++++ AVAILABLE DATA

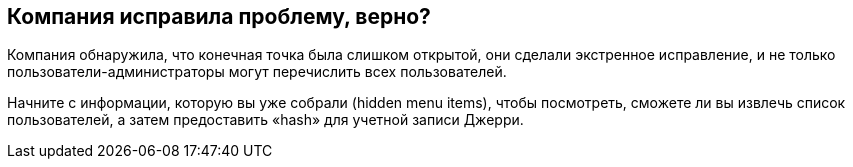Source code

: == Компания исправила проблему, верно?

Компания обнаружила, что конечная точка была слишком открытой, они сделали экстренное исправление, и не только пользователи-администраторы могут перечислить всех пользователей.

Начните с информации, которую вы уже собрали (hidden menu items), чтобы посмотреть, сможете ли вы извлечь список пользователей, а затем предоставить «hash» для учетной записи Джерри.
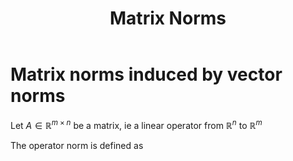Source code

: :PROPERTIES:
:ID:       af81e00e-4613-497d-b8f8-8ecdc9ce7ab3
:END:
#+title: Matrix Norms
#+startup: latexpreview

* Matrix norms induced by vector norms

Let $A\in \mathbb{R}^{m \times n}$ be a matrix, ie a linear operator from $\mathbb{R}^n$ to $\mathbb{R}^m$

The operator norm is defined as
\begin{align}
\| A \| &= \sup \left\{\|Ax\| \text{ with } \|x\| = 1\right\} \\
&= \sup \left\{\frac{\|Ax\|}{\|x\|} \text{ with } \|x\| \neq 0\right\} \\
\end{align}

++++++++

- [EXERCISE REQUIREMENTS]: Count of lines holding the string "Компания": please work it out for the entries above and give the number alone.

- [WRITTEN SOLUTION]: 2